During the clinical development program, 115 previously treated male patients received at least one dose of REBINYN.A previously treated patient was defined as a subject with a history of at least 150 exposure days to other Factor IX products (adolescent/adult subjects) or 50 exposure days to other Factor IX products (pediatric subjects), and no history of inhibitors. There were a total of 8801 exposure days, equivalent to 170 patient-years. A total of 40 patients (35%) were treated for more than 2 years. Adverse reactions are shown in Table 1.

Table 1: Summary of Adverse Reactions in Previously Treated Patients

System Organ Class Adverse Reaction Number of subjects (%)
General disorders and administration site conditions Injection site reactions 4 (4)
Immune system disorders Hypersensitivity 1 (1)
Skin and subcutaneous tissue disorders Itching 3 (3)



Subjects were monitored for inhibitory antibodies to factor IX prior to dosing, on a monthly basis for the first three months, every two months up to one year, every three months for an additional year, and then every 6 months until end of trial.

No inhibitors were reported in the clinical trials in previously treated patients.

In an ongoing trial in previously untreated patients, anaphylaxis has occurred with development of a factor IX inhibitor following treatment with REBINYN. Inhibitor development and anaphylactic reactions are more likely to occur during the early phases of factor IX replacement therapy.

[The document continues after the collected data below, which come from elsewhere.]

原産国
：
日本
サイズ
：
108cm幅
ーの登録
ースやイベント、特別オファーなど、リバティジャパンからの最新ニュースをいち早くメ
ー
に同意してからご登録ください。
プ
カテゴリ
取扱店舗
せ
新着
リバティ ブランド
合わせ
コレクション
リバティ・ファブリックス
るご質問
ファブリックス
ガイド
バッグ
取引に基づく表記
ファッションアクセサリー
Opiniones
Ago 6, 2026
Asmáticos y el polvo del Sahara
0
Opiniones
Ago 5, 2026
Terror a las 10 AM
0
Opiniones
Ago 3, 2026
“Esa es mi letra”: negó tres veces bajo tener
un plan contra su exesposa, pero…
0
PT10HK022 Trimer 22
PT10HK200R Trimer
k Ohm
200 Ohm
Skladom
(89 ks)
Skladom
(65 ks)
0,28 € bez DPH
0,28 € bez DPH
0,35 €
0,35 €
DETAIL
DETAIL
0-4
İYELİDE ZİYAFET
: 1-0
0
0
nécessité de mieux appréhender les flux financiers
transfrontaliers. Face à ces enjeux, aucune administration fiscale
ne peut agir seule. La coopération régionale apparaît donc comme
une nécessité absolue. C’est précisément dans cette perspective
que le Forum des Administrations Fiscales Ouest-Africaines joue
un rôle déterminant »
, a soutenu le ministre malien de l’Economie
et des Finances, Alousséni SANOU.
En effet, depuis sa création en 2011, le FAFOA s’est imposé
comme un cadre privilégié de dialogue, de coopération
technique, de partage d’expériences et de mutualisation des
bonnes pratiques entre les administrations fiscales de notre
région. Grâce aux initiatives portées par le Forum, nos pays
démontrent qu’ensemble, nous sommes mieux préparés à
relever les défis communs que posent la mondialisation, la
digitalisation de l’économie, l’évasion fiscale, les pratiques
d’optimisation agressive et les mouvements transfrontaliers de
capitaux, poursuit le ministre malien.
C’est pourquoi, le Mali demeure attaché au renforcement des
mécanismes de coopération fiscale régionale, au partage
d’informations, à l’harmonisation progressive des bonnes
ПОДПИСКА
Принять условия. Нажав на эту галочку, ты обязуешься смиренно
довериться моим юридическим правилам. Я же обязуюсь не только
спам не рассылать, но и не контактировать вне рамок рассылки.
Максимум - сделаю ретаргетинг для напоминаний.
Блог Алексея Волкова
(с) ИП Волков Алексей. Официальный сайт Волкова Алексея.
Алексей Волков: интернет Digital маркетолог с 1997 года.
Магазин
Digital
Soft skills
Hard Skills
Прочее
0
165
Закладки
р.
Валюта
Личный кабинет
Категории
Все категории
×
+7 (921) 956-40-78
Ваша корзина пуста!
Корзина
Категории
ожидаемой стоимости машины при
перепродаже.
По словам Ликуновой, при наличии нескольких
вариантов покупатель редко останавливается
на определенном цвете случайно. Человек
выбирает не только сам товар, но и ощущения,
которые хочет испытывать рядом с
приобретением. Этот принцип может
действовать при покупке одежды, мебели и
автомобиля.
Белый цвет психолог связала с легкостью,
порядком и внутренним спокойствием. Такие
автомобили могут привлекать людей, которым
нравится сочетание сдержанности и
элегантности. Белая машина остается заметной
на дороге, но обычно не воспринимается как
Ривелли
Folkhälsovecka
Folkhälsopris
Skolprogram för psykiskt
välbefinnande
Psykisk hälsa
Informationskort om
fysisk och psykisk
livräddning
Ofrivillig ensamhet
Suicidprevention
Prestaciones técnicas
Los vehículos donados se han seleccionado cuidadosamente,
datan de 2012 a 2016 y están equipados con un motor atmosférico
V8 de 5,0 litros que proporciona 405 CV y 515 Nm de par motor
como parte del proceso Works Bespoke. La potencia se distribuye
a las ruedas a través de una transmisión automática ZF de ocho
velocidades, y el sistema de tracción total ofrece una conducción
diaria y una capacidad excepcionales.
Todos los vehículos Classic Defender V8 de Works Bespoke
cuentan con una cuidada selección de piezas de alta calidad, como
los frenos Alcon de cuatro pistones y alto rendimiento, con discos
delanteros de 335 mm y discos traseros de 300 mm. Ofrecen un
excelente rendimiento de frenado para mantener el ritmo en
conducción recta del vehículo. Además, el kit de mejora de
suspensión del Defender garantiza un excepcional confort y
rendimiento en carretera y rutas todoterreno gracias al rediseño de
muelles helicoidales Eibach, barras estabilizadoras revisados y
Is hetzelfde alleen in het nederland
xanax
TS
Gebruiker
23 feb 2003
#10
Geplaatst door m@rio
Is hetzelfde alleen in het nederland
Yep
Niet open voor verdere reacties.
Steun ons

The detection of antibody formation is highly dependent on the sensitivity and specificity of the assay. Additionally, the observed incidence of antibody (including neutralizing antibody) positivity in an assay may be influenced by several factors, including assay methodology, sample handling, timing of sample collection, concomitant medications, and underlying disease.

Neurologic Considerations

Animals administered repeat doses of REBINYN showed accumulation of PEG in the choroid plexus. The potential clinical implications of these animal findings are unknown. The physician should consider whether the patient may be vulnerable, such as infants and children who have developing brains and patients who are cognitively impaired. Physician’s discretion is advised with regard to neurocognitive assessments, taking into consideration factors such as duration of use, cumulative dose, age of the patient and related comorbidities that are likely to increase the risks to patients. Adverse neurologic reactions should be reported.